Note that a given bacterium will probably have more than one restriction enzyme, so the viral genome probably won't ever run out of targets. Even if it did, restriction enzymes could suffer mutations that may change the specificity. When you talk about microorganisms, it's more accurate to think in populations rather than individuals, since the colony would be able to grow again if they have at least one cell. Viruses need a certain density to spread, so even if the bacteria cannot defend against, it may be able to survive simply because the virus run out of hosts before some cells can be infected. This is even easier if the bacteria have some kind of resistance form.

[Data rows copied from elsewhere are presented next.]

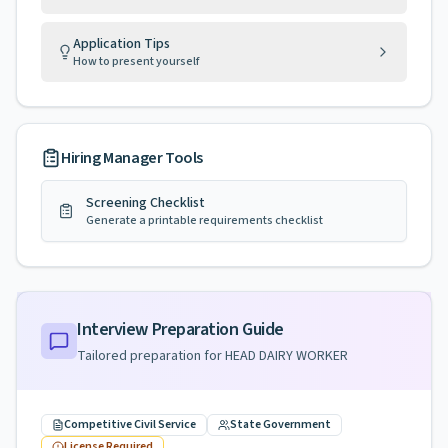
Application Tips
How to present yourself
Hiring Manager Tools
Screening Checklist
Generate a printable requirements checklist
Interview Preparation Guide
Tailored preparation for
HEAD DAIRY WORKER
Competitive Civil Service
State Government
License Required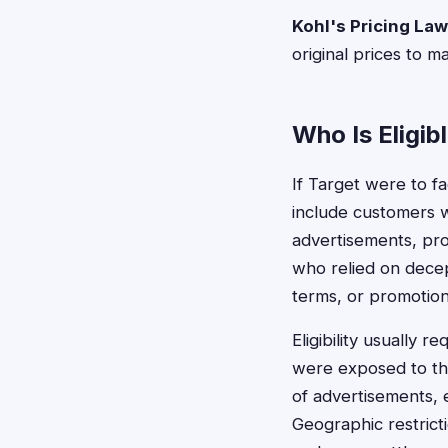
Kohl's Pricing Law
original prices to m
Who Is Eligib
If Target were to fa
include customers 
advertisements, pro
who relied on decep
terms, or promotion
Eligibility usually 
were exposed to the
of advertisements, e
Geographic restrict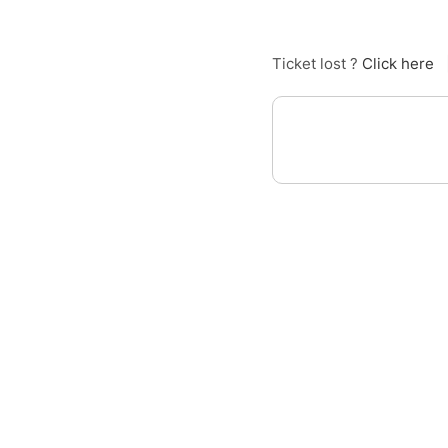
Ticket lost ?
Click here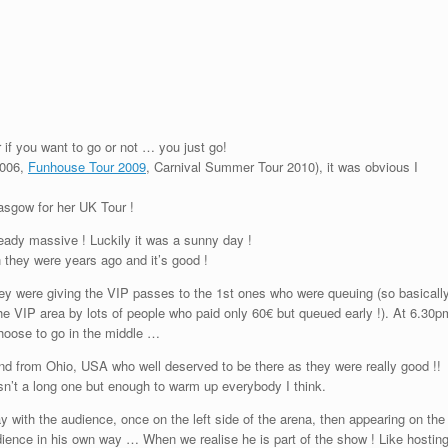
 if you want to go or not … you just go!
2006,
Funhouse Tour 2009
, Carnival Summer Tour 2010), it was obvious I
asgow for her UK Tour !
eady massive ! Luckily it was a sunny day !
n they were years ago and it’s good !
ey were giving the VIP passes to the 1st ones who were queuing (so basicall
the VIP area by lots of people who paid only 60€ but queued early !). At 6.30p
choose to go in the middle …
nd from Ohio, USA who well deserved to be there as they were really good !!
n’t a long one but enough to warm up everybody I think.
 with the audience, once on the left side of the arena, then appearing on the
 audience in his own way … When we realise he is part of the show ! Like hostin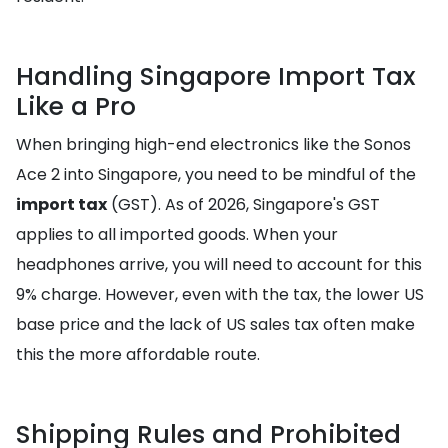
Handling Singapore Import Tax
Like a Pro
When bringing high-end electronics like the Sonos
Ace 2 into Singapore, you need to be mindful of the
import tax
(GST). As of 2026, Singapore's GST
applies to all imported goods. When your
headphones arrive, you will need to account for this
9% charge. However, even with the tax, the lower US
base price and the lack of US sales tax often make
this the more affordable route.
Shipping Rules and Prohibited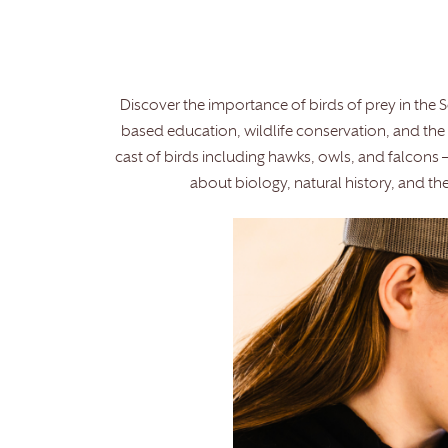
Discover the importance of birds of prey in the 
based education, wildlife conservation, and the r
cast of birds including hawks, owls, and falcons 
about biology, natural history, and 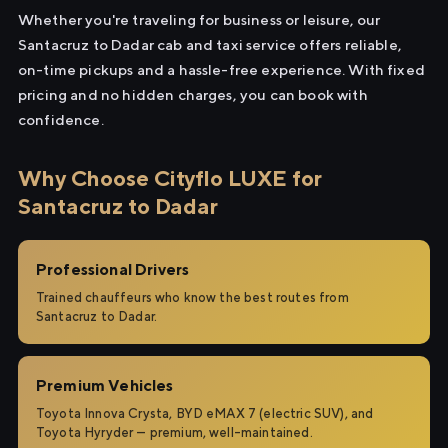
Whether you're traveling for business or leisure, our
Santacruz to Dadar cab and taxi service offers reliable,
on-time pickups and a hassle-free experience. With fixed
pricing and no hidden charges, you can book with
confidence.
Why Choose Cityflo LUXE for
Santacruz to Dadar
Professional Drivers
Trained chauffeurs who know the best routes from
Santacruz to Dadar.
Premium Vehicles
Toyota Innova Crysta, BYD eMAX 7 (electric SUV), and
Toyota Hyryder — premium, well-maintained.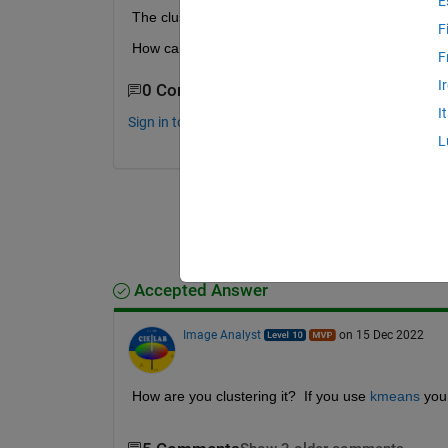
E
The cluster 2 (cell 2) and cluster 3 (cell 3) have a
F
How can i do that in Matlab. Can anybody help me
F
I
0 Comments
I
Sign in to comment.
L
Accepted Answer
Image Analyst
on 15 Dec 2022
How are you clustering it?  If you use 
kmeans
 you 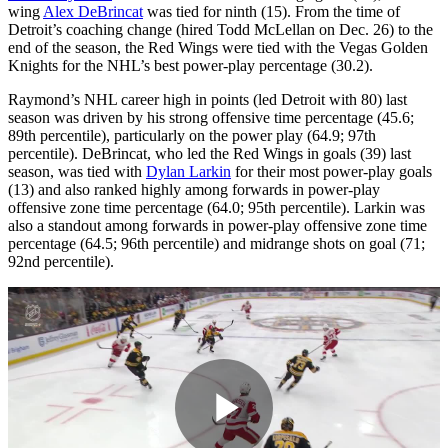
wing
Alex DeBrincat
was tied for ninth (15). From the time of
Detroit’s coaching change (hired Todd McLellan on Dec. 26) to the
end of the season, the Red Wings were tied with the Vegas Golden
Knights for the NHL’s best power-play percentage (30.2).
Raymond’s NHL career high in points (led Detroit with 80) last
season was driven by his strong offensive time percentage (45.6;
89th percentile), particularly on the power play (64.9; 97th
percentile). DeBrincat, who led the Red Wings in goals (39) last
season, was tied with
Dylan Larkin
for their most power-play goals
(13) and also ranked highly among forwards in power-play
offensive zone time percentage (64.0; 95th percentile). Larkin was
also a standout among forwards in power-play offensive zone time
percentage (64.5; 96th percentile) and midrange shots on goal (71;
92nd percentile).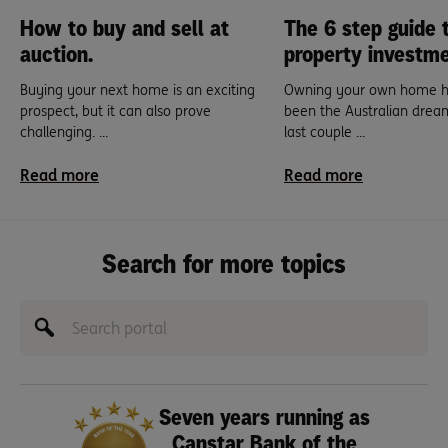
How to buy and sell at
The 6 step guide 
auction.
property investme
Buying your next home is an exciting
Owning your own home h
prospect, but it can also prove
been the Australian drea
challenging. ...
last couple ...
Read more
Read more
Search for more topics
Seven years running as
Canstar Bank of the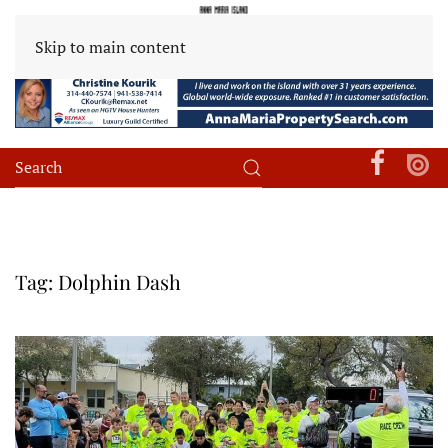
Skip to main content
Tag:
Dolphin Dash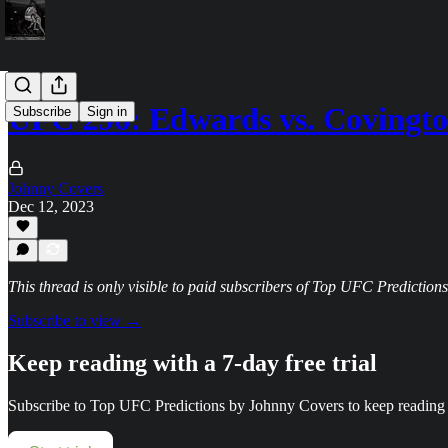
UFC 296: Edwards vs. Covingto
Subscribe
Sign in
Johnny Covers
Dec 12, 2023
This thread is only visible to paid subscribers of Top UFC Predictio
Subscribe to view →
Keep reading with a 7-day free trial
Subscribe to
Top UFC Predictions by Johnny Covers
to keep reading t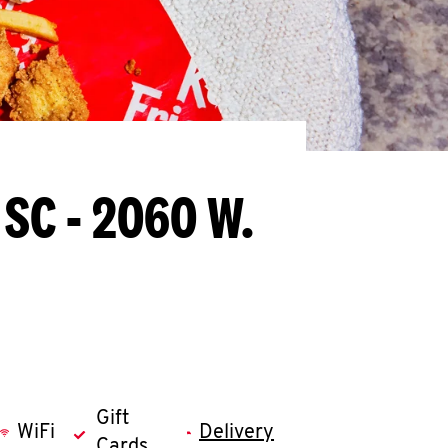
 SC - 2060 W.
Gift
WiFi
Delivery
Cards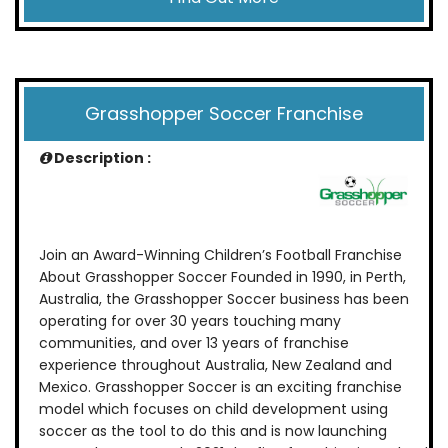
Grasshopper Soccer Franchise
Description :
Join an Award-Winning Children’s Football Franchise
About Grasshopper Soccer Founded in 1990, in Perth,
Australia, the Grasshopper Soccer business has been
operating for over 30 years touching many
communities, and over 13 years of franchise
experience throughout Australia, New Zealand and
Mexico. Grasshopper Soccer is an exciting franchise
model which focuses on child development using
soccer as the tool to do this and is now launching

Moreover, restriction-modification systems aren't the only defense line against viruses. Many bacteria have a system called CRISPR-CAS that acts like an immune system, inserting RNA fragments into the bacterial chromosome and using them as "antibodies" by hybridization. In this context, you can assume that restriction-modification systems, alongside other nucleases they usually carry, act as an innate immune system, while the CRISPR-CAS would be an analog to acquired immunity.

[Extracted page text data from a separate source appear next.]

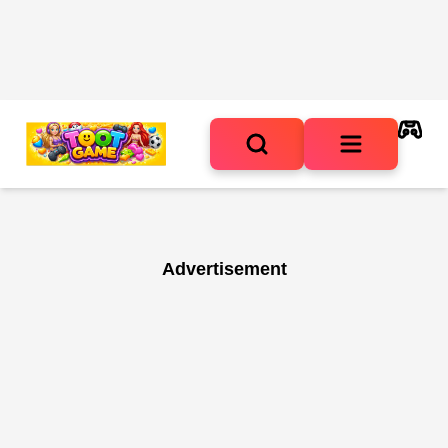
Advertisement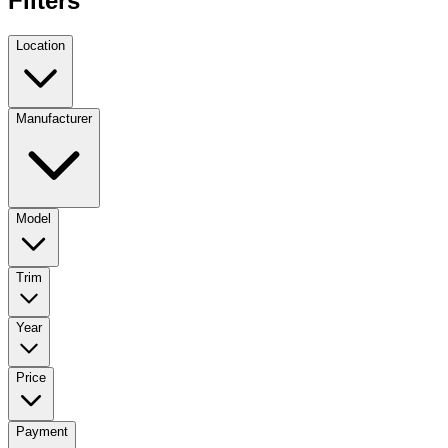
Filters
Location
Manufacturer
Model
Trim
Year
Price
Payment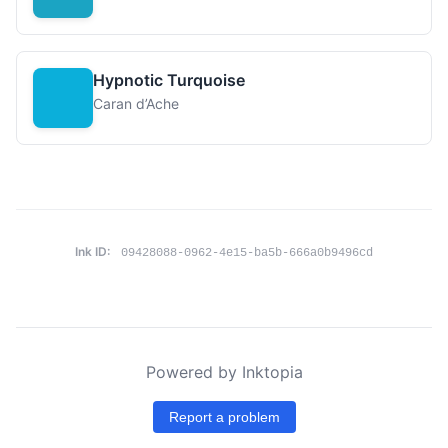
Hypnotic Turquoise
Caran d’Ache
Ink ID:
09428088-0962-4e15-ba5b-666a0b9496cd
Powered by Inktopia
Report a problem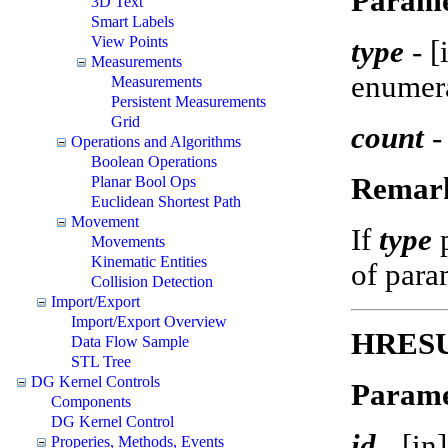
Parame
3D Text
Smart Labels
View Points
type
-
[
Measurements
enumer
Measurements
Persistent Measurements
Grid
count
-
Operations and Algorithms
Boolean Operations
Remar
Planar Bool Ops
Euclidean Shortest Path
Movement
If
type
Movements
Kinematic Entities
of param
Collision Detection
Import/Export
Import/Export Overview
HRESUL
Data Flow Sample
STL Tree
DG Kernel Controls
Parame
Components
DG Kernel Control
id
-
[in
Properies, Methods, Events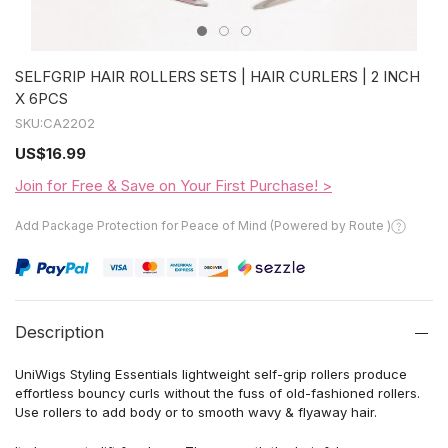
SELFGRIP HAIR ROLLERS SETS | HAIR CURLERS | 2 INCH
X 6PCS
SKU:
CA2202
US
$16.99
Join for Free & Save on Your First Purchase! >
Add Package Protection for Peace of Mind (Powered by Route )
Description
UniWigs
Styling Essentials lightweight self-grip rollers produce
effortless bouncy curls without the fuss of old-fashioned rollers.
Use rollers
to add
body or to smooth wavy
&
flyaway hair.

Diagram of the CRISPR-CAS system. Source.
Furthermore, not every environment has the same viral density. Some habitats may be protected against viruses by some means, like the gut microbiota (the carbon intake goes through the stomach acid and tons of hydrolases, which is very destructive for viruses); while some others may have an incredible amount due to lack of biodiversity and high cell densities (this is the case of most extreme environments). E. coli, as a gut bacteria, would probably have enough with only restriction-modification enzymes (In fact, while it have a CRISPR system, it seems to be repressed), while many others will need more defenses.